- Prompt
The answer is to be the data below, written out in full and exactly.

#### Available data

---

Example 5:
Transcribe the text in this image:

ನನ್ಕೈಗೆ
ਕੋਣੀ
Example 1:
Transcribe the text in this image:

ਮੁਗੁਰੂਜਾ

########

- Output for this exercise
---

Example 5:
Transcribe the text in this image:

ನನ್ಕೈಗೆ
ਕੋਣੀ
Example 1:
Transcribe the text in this image:

ਮੁਗੁਰੂਜਾ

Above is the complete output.